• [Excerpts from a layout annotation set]
• • • • • • •
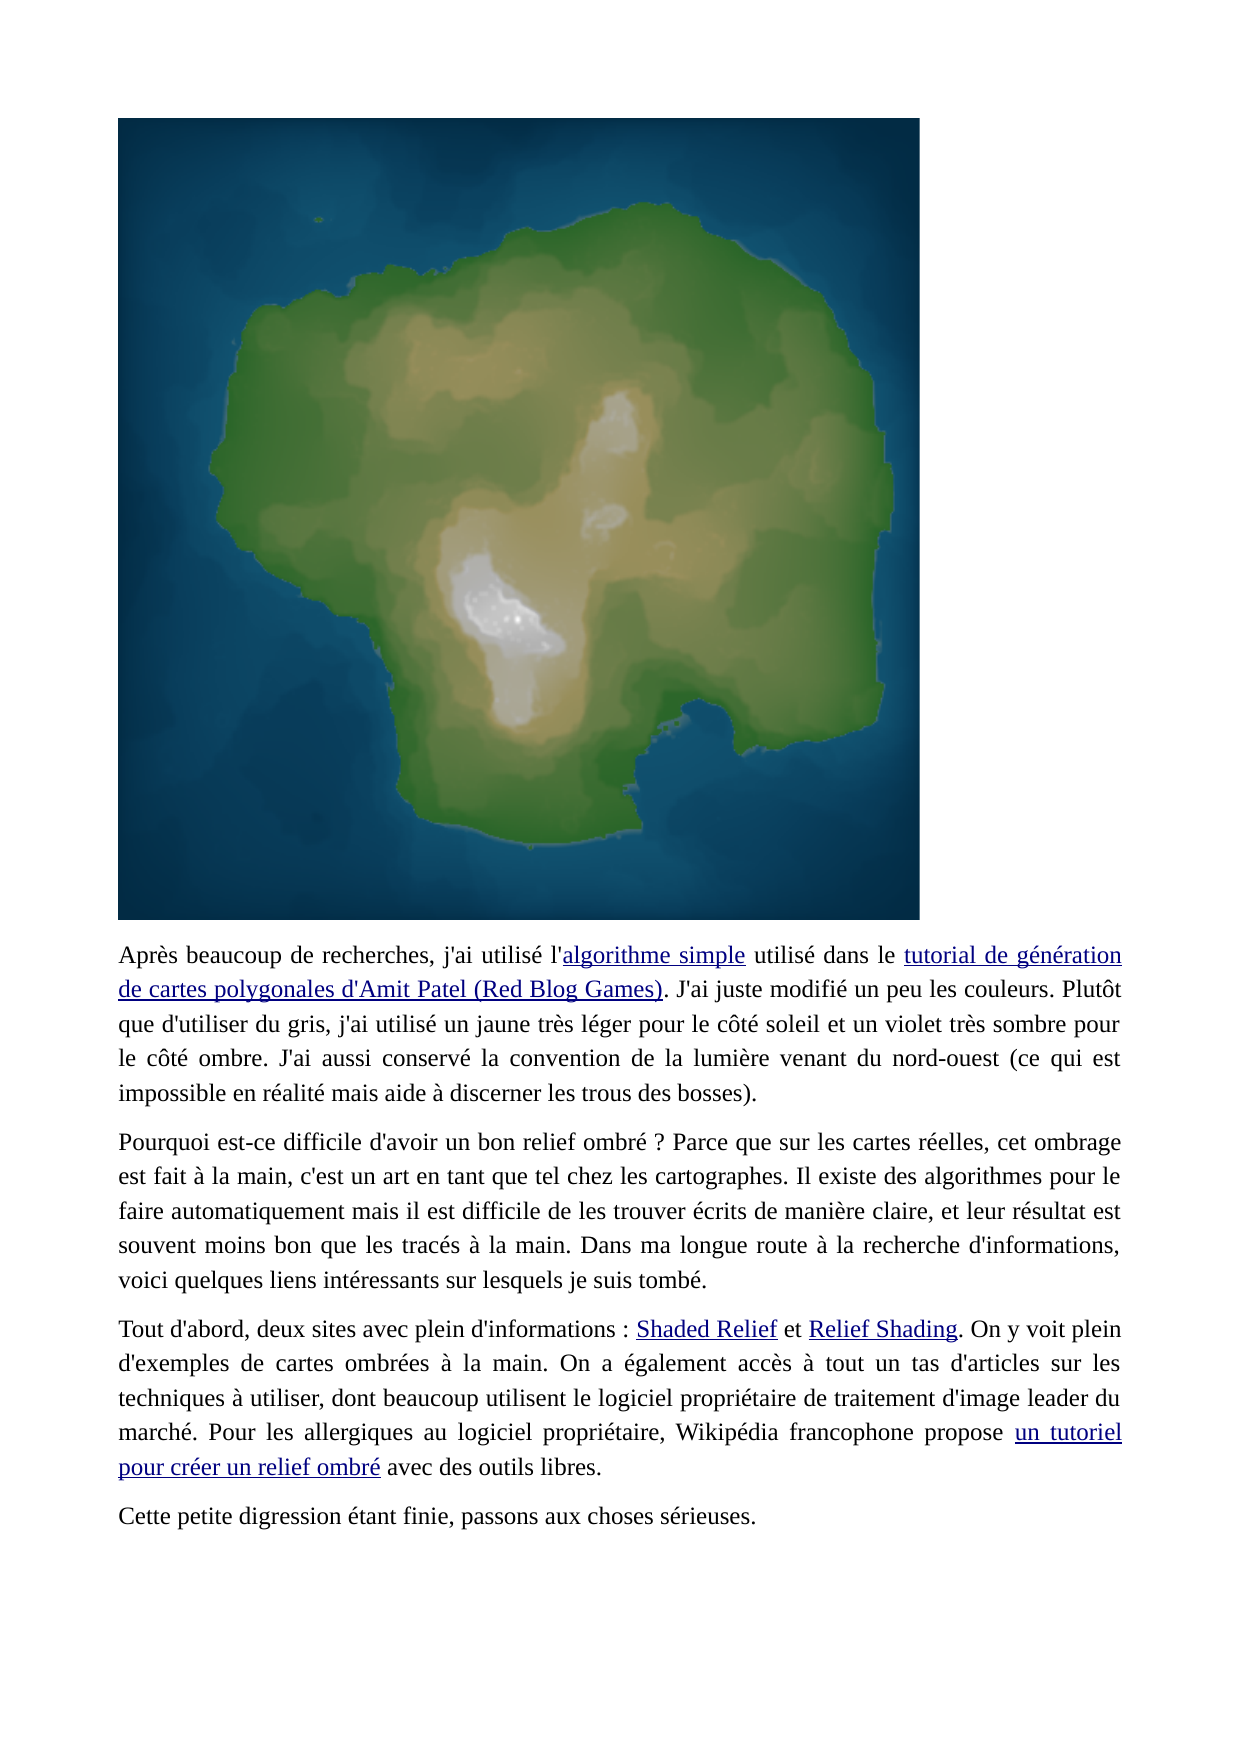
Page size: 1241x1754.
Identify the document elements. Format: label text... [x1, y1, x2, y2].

text Pourquoi est-ce difficile d'avoir un bon relief ombré ? Parce que sur les cartes réelles, cet ombrage est fait à la main, c'est un art en tant que tel chez les cartographes. Il existe des algorithmes pour le faire automatiquement mais il est difficile de les trouver écrits de manière claire, et leur résultat est souvent moins bon que les tracés à la main. Dans ma longue route à la recherche d'informations, voici quelques liens intéressants sur lesquels je suis tombé. [118, 1127, 1122, 1294]
picture [118, 118, 920, 920]
text Tout d'abord, deux sites avec plein d'informations : Shaded Relief et Relief Shading. On y voit plein d'exemples de cartes ombrées à la main. On a également accès à tout un tas d'articles sur les techniques à utiliser, dont beaucoup utilisent le logiciel propriétaire de traitement d'image leader du marché. Pour les allergiques au logiciel propriétaire, Wikipédia francophone propose un tutoriel pour créer un relief ombré avec des outils libres. [118, 1314, 1122, 1481]
text Cette petite digression étant finie, passons aux choses sérieuses. [118, 1501, 1122, 1530]
text Après beaucoup de recherches, j'ai utilisé l'algorithme simple utilisé dans le tutorial de génération de cartes polygonales d'Amit Patel (Red Blog Games). J'ai juste modifié un peu les couleurs. Plutôt que d'utiliser du gris, j'ai utilisé un jaune très léger pour le côté soleil et un violet très sombre pour le côté ombre. J'ai aussi conservé la convention de la lumière venant du nord-ouest (ce qui est impossible en réalité mais aide à discerner les trous des bosses). [118, 940, 1122, 1107]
• • • • • • •
Quote every line of the data above verbatim, leaving out the pictures.

Page size: 1241x1754.
Identify the document elements. Format: label text... [x1, y1, x2, y2].

text Pourquoi est-ce difficile d'avoir un bon relief ombré ? Parce que sur les cartes réelles, cet ombrage est fait à la main, c'est un art en tant que tel chez les cartographes. Il existe des algorithmes pour le faire automatiquement mais il est difficile de les trouver écrits de manière claire, et leur résultat est souvent moins bon que les tracés à la main. Dans ma longue route à la recherche d'informations, voici quelques liens intéressants sur lesquels je suis tombé. [118, 1127, 1122, 1294]
picture [118, 118, 920, 920]
text Tout d'abord, deux sites avec plein d'informations : Shaded Relief et Relief Shading. On y voit plein d'exemples de cartes ombrées à la main. On a également accès à tout un tas d'articles sur les techniques à utiliser, dont beaucoup utilisent le logiciel propriétaire de traitement d'image leader du marché. Pour les allergiques au logiciel propriétaire, Wikipédia francophone propose un tutoriel pour créer un relief ombré avec des outils libres. [118, 1314, 1122, 1481]
text Cette petite digression étant finie, passons aux choses sérieuses. [118, 1501, 1122, 1530]
text Après beaucoup de recherches, j'ai utilisé l'algorithme simple utilisé dans le tutorial de génération de cartes polygonales d'Amit Patel (Red Blog Games). J'ai juste modifié un peu les couleurs. Plutôt que d'utiliser du gris, j'ai utilisé un jaune très léger pour le côté soleil et un violet très sombre pour le côté ombre. J'ai aussi conservé la convention de la lumière venant du nord-ouest (ce qui est impossible en réalité mais aide à discerner les trous des bosses). [118, 940, 1122, 1107]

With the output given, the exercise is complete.